Les Allemands ont partagé un vol nolisé transatlantique avec la Suisse, alors que la Suède était dans le même avion que la Finlande et la Russie. Dans les deux cas, on a émis des inquiétudes quant à la petite taille des aéronefs et, conséquemment, à la proximité entre leurs passagers, a écrit sur Twitter le journaliste Chris Peter, du réseau ESPN.

Impacts

Fournissant peu de détails sur l’impact des tests positifs sur la logistique du tournoi, la Fédération internationale a tout de même indiqué qu’elle comptait réviser l’horaire des matchs préliminaires. La formation allemande devra possiblement passer directement au tableau principal, dont le premier match aura lieu le jour de Noël.

Quant aux Suédois, ils sont censés affronter le Canada lundi, jour prévu de la fin de leur quarantaine. Citant une station de télévision suédoise, le journaliste Stéphane Leroux, de RDS, a indiqué que ce match serait annulé.

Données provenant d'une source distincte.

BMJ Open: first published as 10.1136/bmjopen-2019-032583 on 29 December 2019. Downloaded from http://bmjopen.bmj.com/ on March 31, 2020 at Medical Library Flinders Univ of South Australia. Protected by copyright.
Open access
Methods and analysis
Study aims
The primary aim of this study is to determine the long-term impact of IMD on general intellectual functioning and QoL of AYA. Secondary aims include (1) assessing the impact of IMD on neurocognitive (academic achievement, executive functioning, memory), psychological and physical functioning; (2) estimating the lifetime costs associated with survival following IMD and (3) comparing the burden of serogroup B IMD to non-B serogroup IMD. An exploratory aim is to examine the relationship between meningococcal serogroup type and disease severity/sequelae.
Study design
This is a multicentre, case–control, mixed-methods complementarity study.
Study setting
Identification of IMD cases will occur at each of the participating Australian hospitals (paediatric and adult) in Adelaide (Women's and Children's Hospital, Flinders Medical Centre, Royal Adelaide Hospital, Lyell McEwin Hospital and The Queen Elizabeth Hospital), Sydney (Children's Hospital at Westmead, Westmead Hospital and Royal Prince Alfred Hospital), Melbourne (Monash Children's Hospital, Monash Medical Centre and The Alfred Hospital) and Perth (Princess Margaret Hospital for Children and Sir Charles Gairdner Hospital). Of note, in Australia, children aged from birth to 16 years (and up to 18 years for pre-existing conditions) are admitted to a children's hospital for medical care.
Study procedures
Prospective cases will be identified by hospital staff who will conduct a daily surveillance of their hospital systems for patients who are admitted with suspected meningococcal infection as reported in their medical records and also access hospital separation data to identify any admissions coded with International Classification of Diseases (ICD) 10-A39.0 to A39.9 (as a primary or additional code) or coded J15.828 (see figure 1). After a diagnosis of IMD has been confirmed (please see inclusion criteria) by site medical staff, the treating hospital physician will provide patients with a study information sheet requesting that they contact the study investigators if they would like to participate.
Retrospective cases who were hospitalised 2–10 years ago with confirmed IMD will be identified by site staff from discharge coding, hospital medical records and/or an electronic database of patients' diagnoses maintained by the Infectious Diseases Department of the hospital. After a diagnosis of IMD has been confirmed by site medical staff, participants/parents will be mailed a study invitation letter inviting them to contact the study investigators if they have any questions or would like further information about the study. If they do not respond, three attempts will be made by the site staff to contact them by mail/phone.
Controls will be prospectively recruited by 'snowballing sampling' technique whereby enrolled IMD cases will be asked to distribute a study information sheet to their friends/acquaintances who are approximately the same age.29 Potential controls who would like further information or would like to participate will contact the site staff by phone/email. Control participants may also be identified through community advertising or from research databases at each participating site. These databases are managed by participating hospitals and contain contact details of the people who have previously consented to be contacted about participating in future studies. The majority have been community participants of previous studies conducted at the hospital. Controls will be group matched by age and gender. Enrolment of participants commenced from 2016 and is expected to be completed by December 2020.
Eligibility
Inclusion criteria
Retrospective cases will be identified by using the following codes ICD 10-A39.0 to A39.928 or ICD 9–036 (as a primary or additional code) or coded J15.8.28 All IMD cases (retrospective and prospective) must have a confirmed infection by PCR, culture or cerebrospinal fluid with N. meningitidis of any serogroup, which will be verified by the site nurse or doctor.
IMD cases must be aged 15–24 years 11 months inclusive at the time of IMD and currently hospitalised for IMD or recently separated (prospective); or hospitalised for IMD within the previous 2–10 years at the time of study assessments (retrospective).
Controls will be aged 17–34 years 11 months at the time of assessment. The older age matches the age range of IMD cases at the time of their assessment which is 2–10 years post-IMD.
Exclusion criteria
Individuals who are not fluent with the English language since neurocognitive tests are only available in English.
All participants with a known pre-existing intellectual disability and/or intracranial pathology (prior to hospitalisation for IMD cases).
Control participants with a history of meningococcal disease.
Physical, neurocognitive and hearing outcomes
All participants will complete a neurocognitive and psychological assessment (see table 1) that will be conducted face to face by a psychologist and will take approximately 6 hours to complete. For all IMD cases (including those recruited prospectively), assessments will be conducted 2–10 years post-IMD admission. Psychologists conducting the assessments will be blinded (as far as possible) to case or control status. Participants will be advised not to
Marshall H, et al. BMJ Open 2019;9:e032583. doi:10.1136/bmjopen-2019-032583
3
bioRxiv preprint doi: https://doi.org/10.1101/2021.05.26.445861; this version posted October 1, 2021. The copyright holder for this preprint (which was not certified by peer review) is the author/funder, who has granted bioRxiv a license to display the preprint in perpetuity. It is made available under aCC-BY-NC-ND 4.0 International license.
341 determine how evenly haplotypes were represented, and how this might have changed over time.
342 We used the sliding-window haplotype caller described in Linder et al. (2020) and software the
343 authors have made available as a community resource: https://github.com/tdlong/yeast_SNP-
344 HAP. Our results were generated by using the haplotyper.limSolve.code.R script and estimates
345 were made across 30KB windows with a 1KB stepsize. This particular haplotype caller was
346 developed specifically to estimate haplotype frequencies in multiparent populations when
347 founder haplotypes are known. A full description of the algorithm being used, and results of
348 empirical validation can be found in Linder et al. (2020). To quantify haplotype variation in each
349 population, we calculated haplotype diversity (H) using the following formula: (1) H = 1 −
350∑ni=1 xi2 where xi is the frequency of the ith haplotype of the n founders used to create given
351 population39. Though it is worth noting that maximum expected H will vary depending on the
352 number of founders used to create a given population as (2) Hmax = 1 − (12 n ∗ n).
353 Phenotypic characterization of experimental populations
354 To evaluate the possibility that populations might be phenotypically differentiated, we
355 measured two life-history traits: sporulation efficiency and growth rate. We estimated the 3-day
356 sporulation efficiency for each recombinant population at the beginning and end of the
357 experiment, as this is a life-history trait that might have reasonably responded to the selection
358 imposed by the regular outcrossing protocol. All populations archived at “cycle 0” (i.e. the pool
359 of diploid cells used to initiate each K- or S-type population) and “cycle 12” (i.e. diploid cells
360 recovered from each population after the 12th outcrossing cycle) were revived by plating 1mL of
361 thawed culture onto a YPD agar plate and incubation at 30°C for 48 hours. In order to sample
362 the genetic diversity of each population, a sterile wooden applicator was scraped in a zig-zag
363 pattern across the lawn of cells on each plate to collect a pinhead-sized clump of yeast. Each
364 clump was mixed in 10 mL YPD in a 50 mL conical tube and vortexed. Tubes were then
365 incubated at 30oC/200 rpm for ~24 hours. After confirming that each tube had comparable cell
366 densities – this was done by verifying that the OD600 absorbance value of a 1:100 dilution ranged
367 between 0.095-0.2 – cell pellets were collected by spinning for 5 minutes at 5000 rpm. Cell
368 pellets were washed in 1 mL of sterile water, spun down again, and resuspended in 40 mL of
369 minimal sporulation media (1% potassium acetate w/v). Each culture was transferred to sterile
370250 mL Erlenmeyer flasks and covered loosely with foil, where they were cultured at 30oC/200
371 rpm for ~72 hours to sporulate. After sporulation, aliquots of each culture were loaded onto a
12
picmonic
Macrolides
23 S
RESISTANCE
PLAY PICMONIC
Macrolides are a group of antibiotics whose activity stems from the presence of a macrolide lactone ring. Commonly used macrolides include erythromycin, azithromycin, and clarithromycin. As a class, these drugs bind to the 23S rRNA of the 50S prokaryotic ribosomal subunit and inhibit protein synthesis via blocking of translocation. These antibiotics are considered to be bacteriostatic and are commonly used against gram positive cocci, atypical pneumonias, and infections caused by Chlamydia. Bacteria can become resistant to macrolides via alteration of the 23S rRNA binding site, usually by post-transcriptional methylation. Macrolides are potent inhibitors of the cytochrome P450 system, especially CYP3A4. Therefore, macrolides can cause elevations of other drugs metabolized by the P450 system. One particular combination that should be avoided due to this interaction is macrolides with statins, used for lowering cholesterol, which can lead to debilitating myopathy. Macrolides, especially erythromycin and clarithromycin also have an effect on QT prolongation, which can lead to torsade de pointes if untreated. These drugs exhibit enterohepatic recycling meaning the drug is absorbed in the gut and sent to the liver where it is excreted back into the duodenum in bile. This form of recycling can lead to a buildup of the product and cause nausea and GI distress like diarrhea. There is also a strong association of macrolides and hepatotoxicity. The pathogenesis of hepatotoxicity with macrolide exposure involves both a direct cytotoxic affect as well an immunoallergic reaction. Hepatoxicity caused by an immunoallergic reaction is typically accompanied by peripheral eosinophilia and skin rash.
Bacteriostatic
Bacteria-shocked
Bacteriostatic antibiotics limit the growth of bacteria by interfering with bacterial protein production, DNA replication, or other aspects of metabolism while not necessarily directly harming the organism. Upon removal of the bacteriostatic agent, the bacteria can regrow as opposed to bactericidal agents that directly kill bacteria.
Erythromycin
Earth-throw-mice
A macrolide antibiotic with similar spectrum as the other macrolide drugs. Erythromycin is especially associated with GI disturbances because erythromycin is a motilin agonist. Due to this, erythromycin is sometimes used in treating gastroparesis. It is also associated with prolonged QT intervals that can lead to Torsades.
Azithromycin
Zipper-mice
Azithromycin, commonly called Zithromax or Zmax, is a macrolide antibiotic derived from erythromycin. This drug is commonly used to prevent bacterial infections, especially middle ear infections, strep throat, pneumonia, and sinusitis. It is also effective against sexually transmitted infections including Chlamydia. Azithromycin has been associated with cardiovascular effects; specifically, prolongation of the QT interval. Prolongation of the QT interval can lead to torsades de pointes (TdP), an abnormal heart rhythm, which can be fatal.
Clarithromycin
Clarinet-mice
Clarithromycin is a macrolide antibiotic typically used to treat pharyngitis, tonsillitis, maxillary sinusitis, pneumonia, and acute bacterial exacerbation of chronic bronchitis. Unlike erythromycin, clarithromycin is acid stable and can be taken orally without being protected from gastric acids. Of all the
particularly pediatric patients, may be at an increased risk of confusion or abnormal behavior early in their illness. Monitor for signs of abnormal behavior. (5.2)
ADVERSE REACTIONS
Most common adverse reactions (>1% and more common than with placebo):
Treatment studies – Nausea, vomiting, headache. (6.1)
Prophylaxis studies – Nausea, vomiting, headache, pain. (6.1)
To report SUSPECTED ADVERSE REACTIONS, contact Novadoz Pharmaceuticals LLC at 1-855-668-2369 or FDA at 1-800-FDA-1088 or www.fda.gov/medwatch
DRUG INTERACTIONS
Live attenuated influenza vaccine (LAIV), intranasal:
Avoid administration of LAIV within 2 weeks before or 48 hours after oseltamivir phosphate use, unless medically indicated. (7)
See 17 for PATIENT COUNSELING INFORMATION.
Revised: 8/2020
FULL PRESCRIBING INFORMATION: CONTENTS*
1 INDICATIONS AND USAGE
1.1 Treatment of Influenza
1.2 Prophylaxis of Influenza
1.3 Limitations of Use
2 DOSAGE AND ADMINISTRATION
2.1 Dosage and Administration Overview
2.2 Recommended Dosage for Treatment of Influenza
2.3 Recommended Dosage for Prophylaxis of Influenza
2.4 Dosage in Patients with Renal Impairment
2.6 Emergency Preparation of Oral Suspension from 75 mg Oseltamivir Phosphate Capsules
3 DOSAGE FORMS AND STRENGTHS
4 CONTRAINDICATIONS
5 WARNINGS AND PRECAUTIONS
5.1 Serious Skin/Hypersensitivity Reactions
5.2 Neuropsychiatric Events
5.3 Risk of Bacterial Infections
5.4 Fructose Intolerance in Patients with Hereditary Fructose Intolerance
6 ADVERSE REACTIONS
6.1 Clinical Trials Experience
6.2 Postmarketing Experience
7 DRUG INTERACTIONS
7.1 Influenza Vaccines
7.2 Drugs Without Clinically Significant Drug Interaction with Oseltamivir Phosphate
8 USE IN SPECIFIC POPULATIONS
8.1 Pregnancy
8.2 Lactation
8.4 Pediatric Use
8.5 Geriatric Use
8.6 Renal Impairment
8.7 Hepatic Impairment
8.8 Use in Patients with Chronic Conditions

La Presse a par ailleurs appris que des calendriers à 10, 9 et 8 équipes avaient été élaborés. Si trois équipes déclaraient forfait, le tournoi serait annulé.

L’entraîneur-chef de l’équipe canadienne, André Tourigny, a indiqué en point de presse qu’il n’avait pas encore de détails à ce sujet. On lui aurait simplement donné l’horaire d’entraînement mis à jour pour vendredi et samedi.

Il a rappelé que ses joueurs faisaient preuve d’une grande prudence et d’un respect rigoureux des règles de distanciation physique en vigueur hors de la glace, par exemple pendant les repas et dans les déplacements vers l’aréna.

Interrogé pour savoir si des inquiétudes s’étaient manifestées chez ses joueurs, il a sèchement répondu que « [sa] job, c’est de coacher, et eux de jouer ».

« Votre job [les journalistes], c’est de spéculer, on va faire la nôtre, a-t-il ajouté. La seule information que j’ai, c’est les heures de pratiques des deux premiers jours. C’est en masse pour moi. »

Dach capitaine

Les entraîneurs de la formation canadienne ont désigné leur capitaine, vendredi, en la personne de Kirby Dach, choix de premier tour des Blackhawks de Chicago en 2019. Ses assistants seront Bowen Byram, de l’Avalanche du Colorado, et Dylan Cozens, des Sabres de Buffalo. C’est Connor McDavid qui, par le truchement d’une vidéo diffusée sur l’écran géant au-dessus de la glace, a dévoilé le nom des heureux élus au terme de l’entraînement du club. Tourigny a évoqué un choix « évident » qui faisait consensus et s’est amusé à décrire son trio de leaders comme un « monstre à trois têtes ».